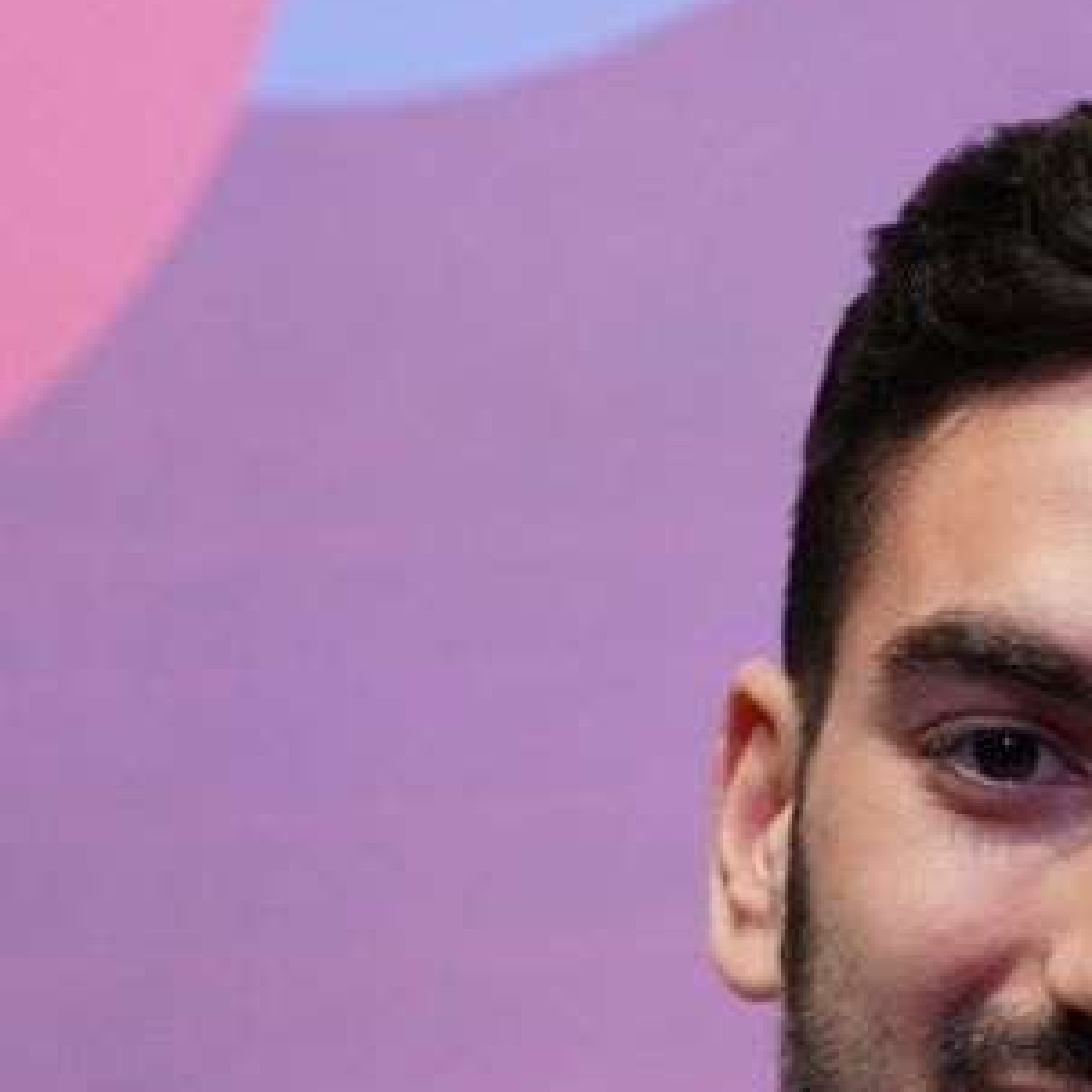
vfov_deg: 1.9
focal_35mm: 941
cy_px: 1797
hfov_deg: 1.9
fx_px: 33585
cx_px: 1808
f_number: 3.5
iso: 1250
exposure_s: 1/250
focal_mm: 186
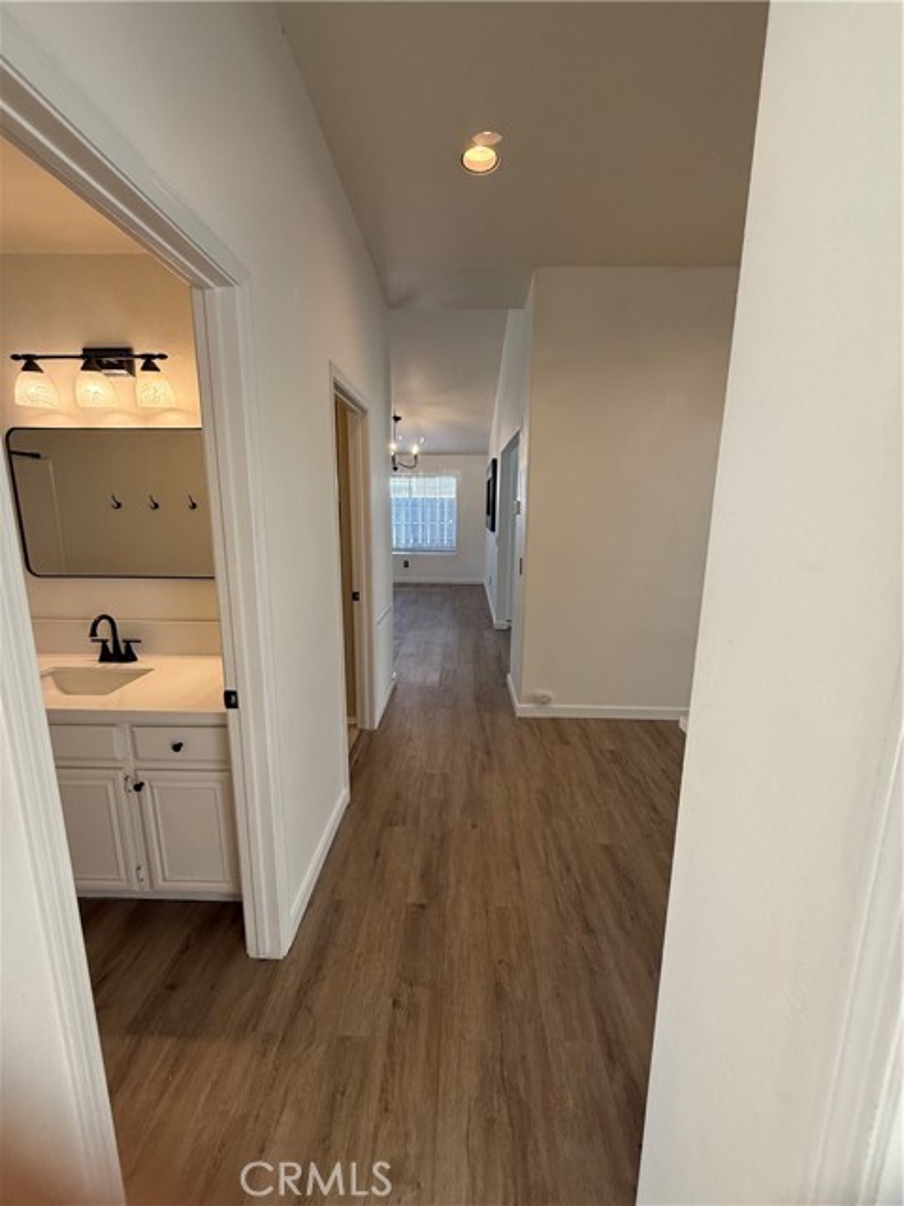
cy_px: 603
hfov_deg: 85.7
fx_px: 487
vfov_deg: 102.1
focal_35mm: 14
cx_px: 452
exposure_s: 1/99
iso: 200
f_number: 2.2
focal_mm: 2.22
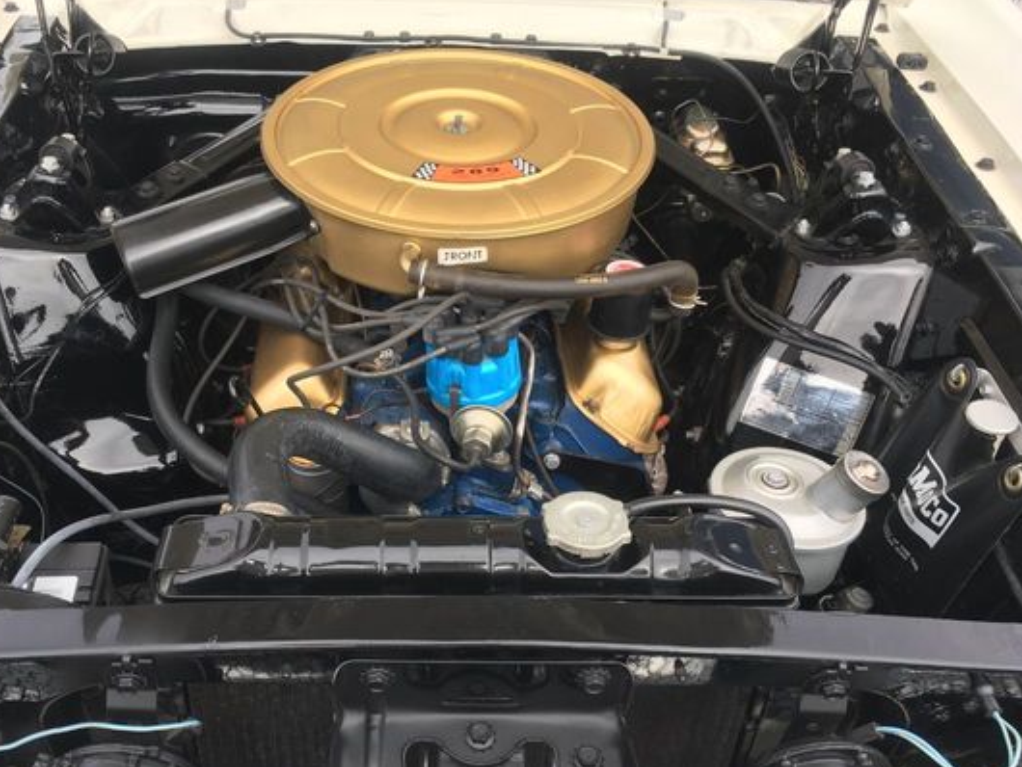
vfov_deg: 40.7
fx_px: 1034
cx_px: 436
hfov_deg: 52.4
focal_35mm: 35
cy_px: 424
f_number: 2.2
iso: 25
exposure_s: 1/262
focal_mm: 4.15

━━━━━━━━

* BRIEF:
Leave out the pictures and output every record above precisely as given.

* ANSWER SECTION:
vfov_deg: 1.9
focal_35mm: 941
cy_px: 1797
hfov_deg: 1.9
fx_px: 33585
cx_px: 1808
f_number: 3.5
iso: 1250
exposure_s: 1/250
focal_mm: 186
cy_px: 603
hfov_deg: 85.7
fx_px: 487
vfov_deg: 102.1
focal_35mm: 14
cx_px: 452
exposure_s: 1/99
iso: 200
f_number: 2.2
focal_mm: 2.22
vfov_deg: 40.7
fx_px: 1034
cx_px: 436
hfov_deg: 52.4
focal_35mm: 35
cy_px: 424
f_number: 2.2
iso: 25
exposure_s: 1/262
focal_mm: 4.15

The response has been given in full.